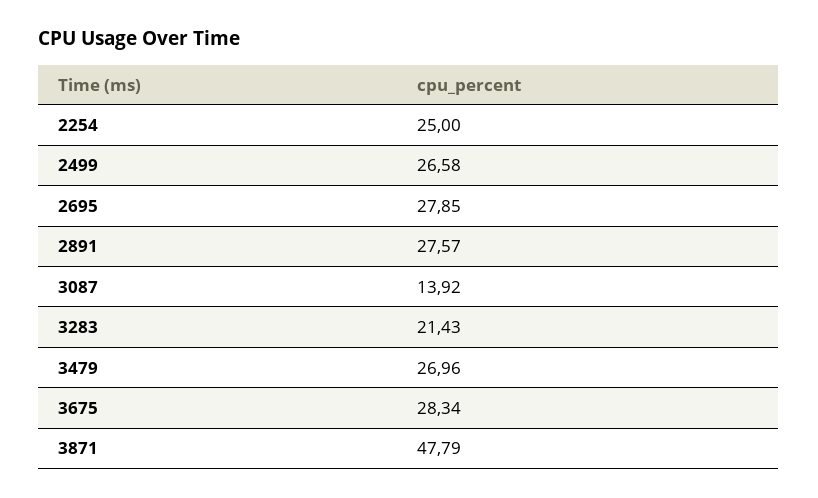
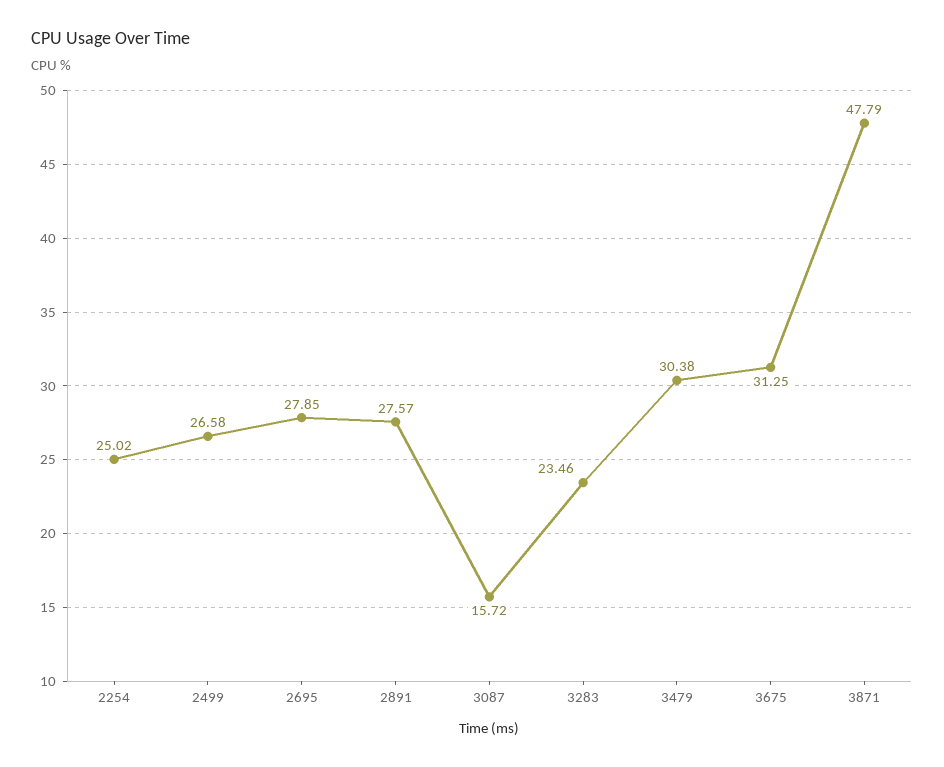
2254: 25 -> 25.02
3087: 13.92 -> 15.72
3283: 21.43 -> 23.46
3479: 26.96 -> 30.38
3675: 28.34 -> 31.25

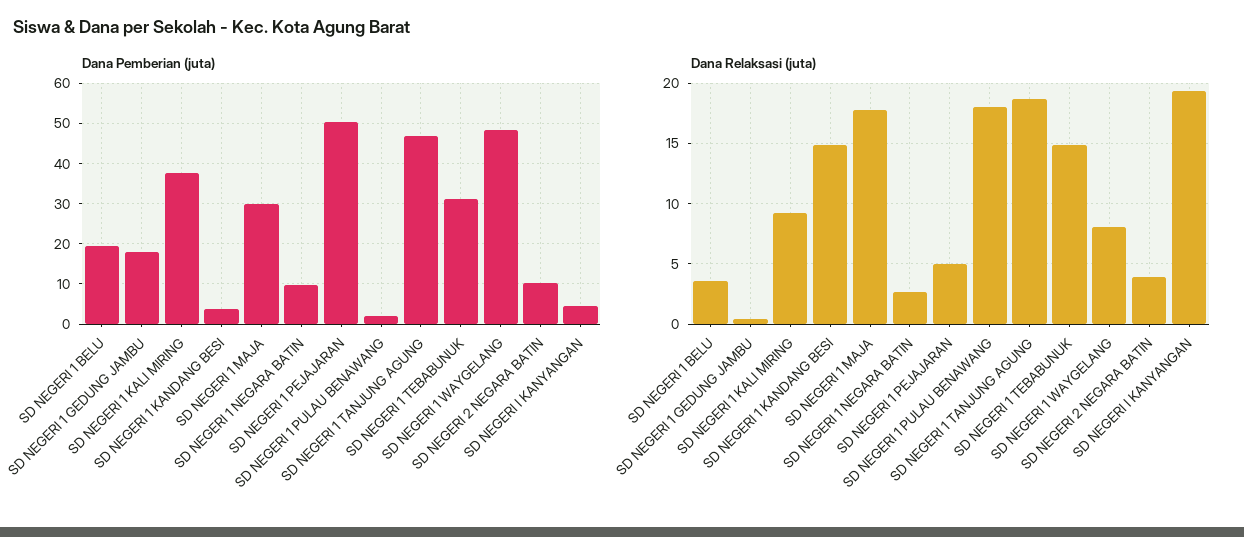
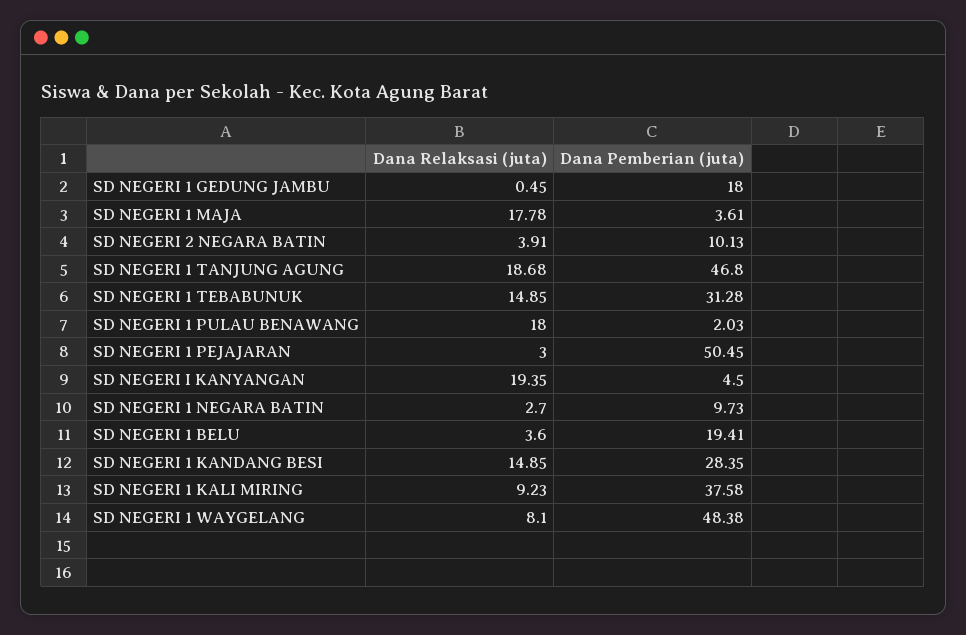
Dana Pemberian (juta), SD NEGERI 1 KANDANG BESI: 4 -> 28.35
Dana Pemberian (juta), SD NEGERI 1 MAJA: 30 -> 3.61
Dana Relaksasi (juta), SD NEGERI 1 PEJAJARAN: 5 -> 3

--------------------------------------------------

In the copy, include every record exactly and no pictures at all.

2254: 25 -> 25.02
3087: 13.92 -> 15.72
3283: 21.43 -> 23.46
3479: 26.96 -> 30.38
3675: 28.34 -> 31.25

Dana Pemberian (juta), SD NEGERI 1 KANDANG BESI: 4 -> 28.35
Dana Pemberian (juta), SD NEGERI 1 MAJA: 30 -> 3.61
Dana Relaksasi (juta), SD NEGERI 1 PEJAJARAN: 5 -> 3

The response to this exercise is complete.